* [TASK STATEMENT]:
Copy each line below containing "elbow".

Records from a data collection
● ● ● ●

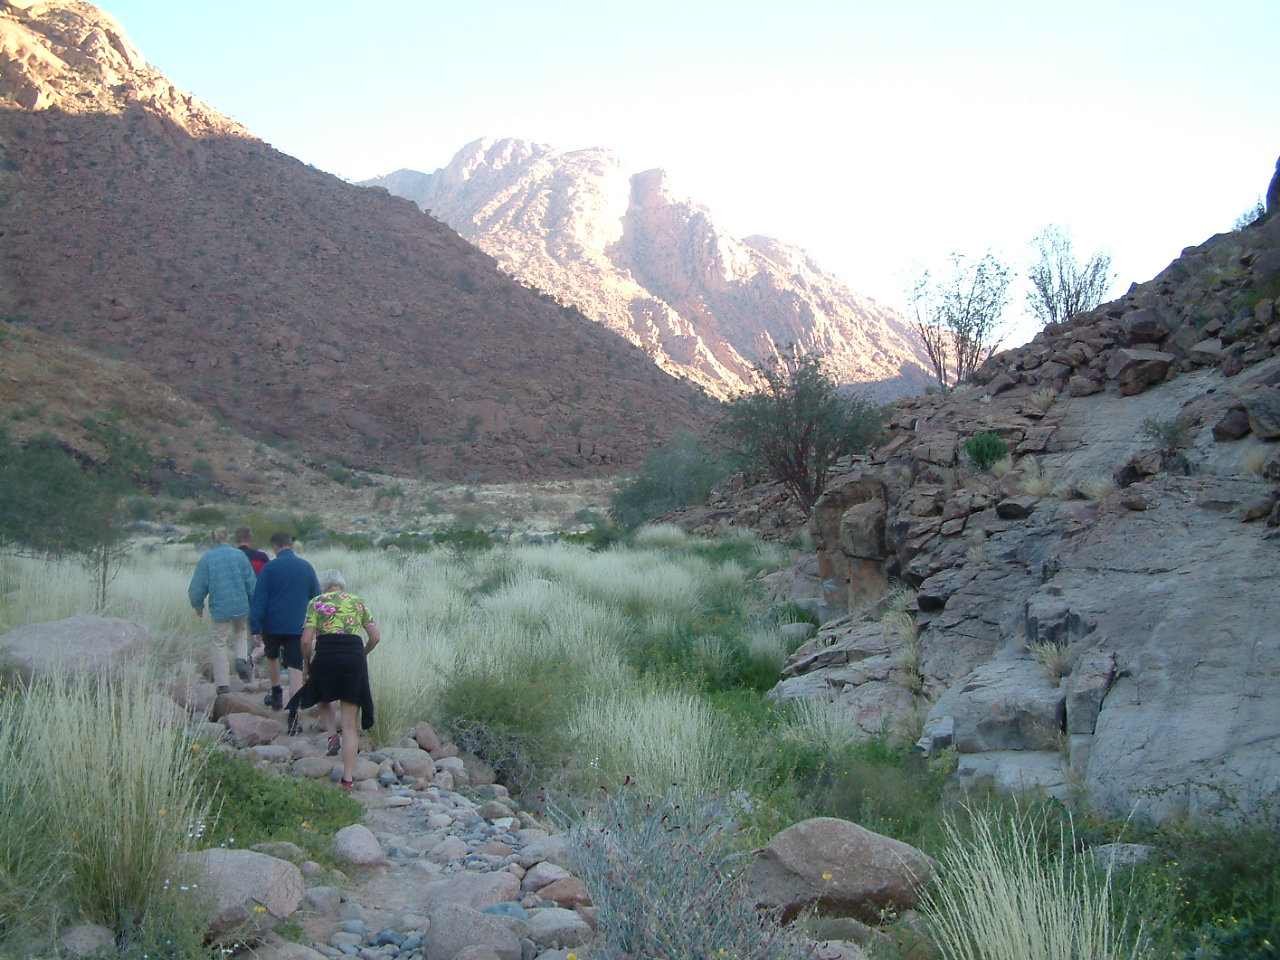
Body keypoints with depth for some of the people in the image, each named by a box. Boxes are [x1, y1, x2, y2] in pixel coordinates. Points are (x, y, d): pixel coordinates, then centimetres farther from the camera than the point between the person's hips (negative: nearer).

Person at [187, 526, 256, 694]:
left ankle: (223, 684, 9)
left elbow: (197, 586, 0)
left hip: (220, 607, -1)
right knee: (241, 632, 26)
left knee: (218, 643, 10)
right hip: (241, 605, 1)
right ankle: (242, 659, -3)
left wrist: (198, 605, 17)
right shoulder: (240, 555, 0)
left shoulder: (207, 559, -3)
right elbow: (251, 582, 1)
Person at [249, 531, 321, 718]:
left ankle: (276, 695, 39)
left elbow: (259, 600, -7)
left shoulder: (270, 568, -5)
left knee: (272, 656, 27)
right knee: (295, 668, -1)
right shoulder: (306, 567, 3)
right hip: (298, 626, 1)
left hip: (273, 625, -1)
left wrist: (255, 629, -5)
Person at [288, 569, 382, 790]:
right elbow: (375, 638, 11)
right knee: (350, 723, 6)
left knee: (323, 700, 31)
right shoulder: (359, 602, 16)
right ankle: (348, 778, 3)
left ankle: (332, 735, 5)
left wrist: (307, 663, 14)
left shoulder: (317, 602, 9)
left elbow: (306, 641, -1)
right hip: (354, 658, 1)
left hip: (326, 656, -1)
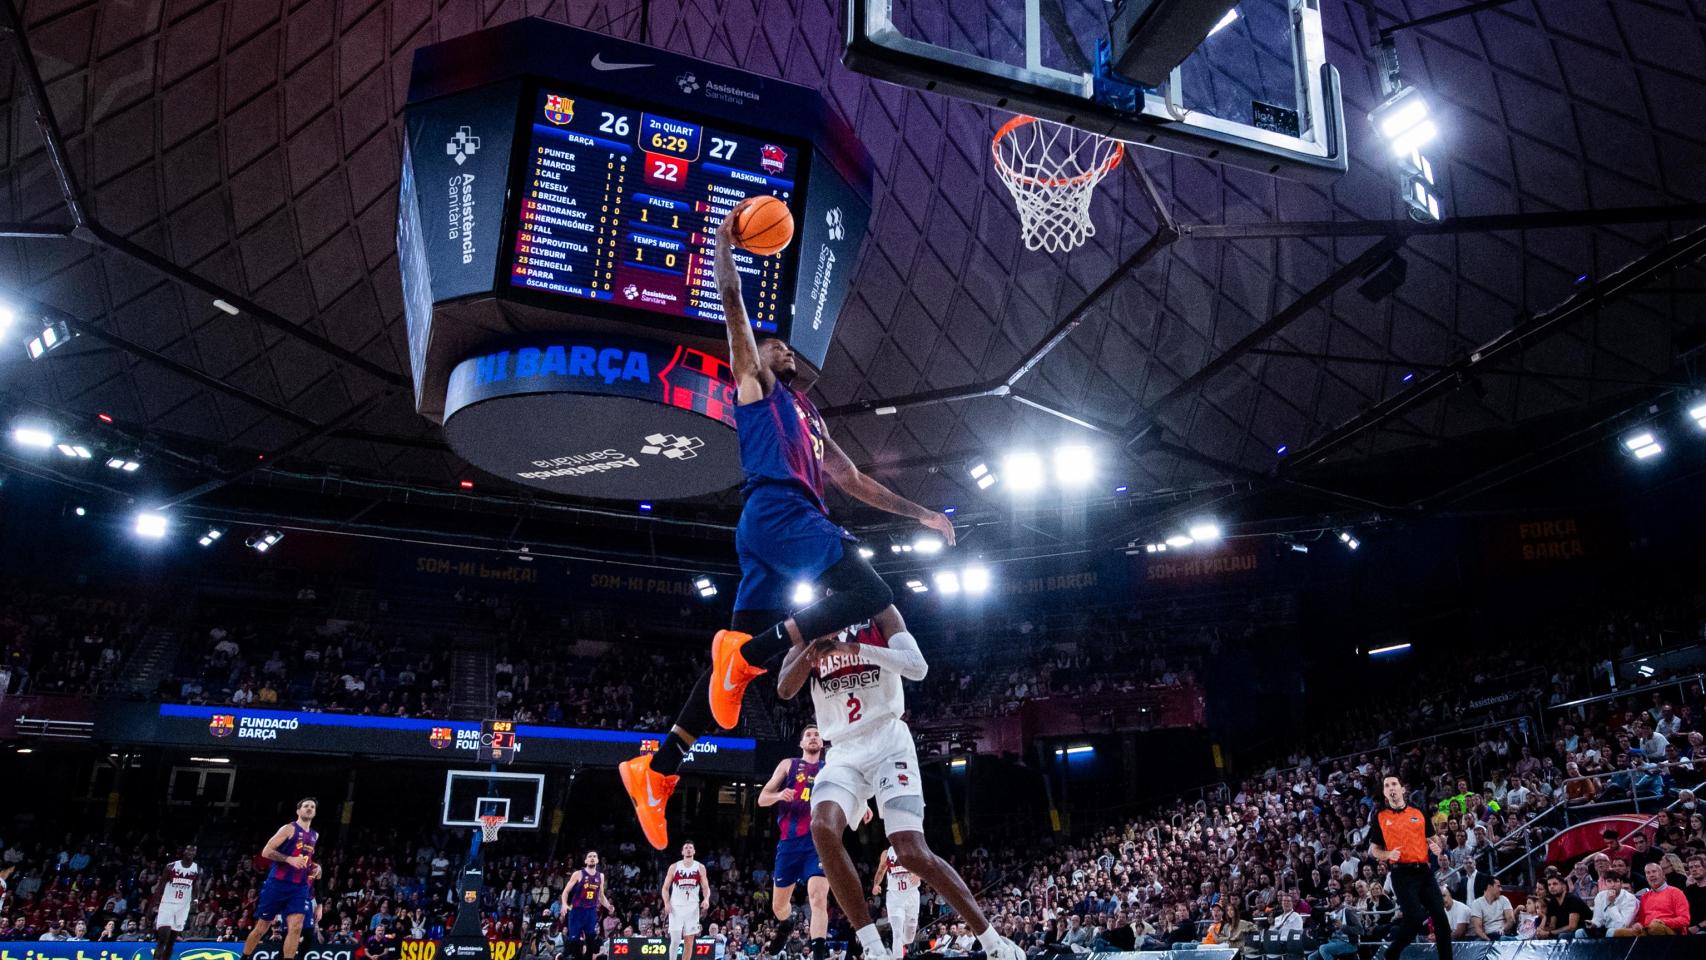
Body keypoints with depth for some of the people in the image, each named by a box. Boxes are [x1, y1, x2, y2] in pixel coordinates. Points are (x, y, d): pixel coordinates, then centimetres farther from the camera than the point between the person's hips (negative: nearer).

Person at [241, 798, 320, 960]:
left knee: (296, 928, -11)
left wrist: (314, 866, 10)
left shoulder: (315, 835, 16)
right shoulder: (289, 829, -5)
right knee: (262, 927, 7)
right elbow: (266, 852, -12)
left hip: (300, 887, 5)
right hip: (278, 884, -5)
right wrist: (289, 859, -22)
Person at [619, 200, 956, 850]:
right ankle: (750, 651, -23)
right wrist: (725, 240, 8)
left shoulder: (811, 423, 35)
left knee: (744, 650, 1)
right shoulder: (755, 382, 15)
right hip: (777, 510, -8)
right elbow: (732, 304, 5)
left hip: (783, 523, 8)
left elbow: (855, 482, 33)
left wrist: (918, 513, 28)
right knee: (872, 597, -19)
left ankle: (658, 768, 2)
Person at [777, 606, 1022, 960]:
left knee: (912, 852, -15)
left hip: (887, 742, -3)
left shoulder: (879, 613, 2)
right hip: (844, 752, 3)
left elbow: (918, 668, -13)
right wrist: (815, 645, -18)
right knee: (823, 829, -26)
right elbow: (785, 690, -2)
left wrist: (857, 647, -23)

● ● ● ●

* [RESPONSE TO THE EXERCISE]:
left elbow: (197, 586, 0)
right elbow: (251, 582, 1)
left elbow: (259, 600, -7)
right elbow: (375, 638, 11)
left elbow: (306, 641, -1)
right elbow: (266, 852, -12)
right elbow: (732, 304, 5)
left elbow: (855, 482, 33)
left elbow: (918, 668, -13)
right elbow: (785, 690, -2)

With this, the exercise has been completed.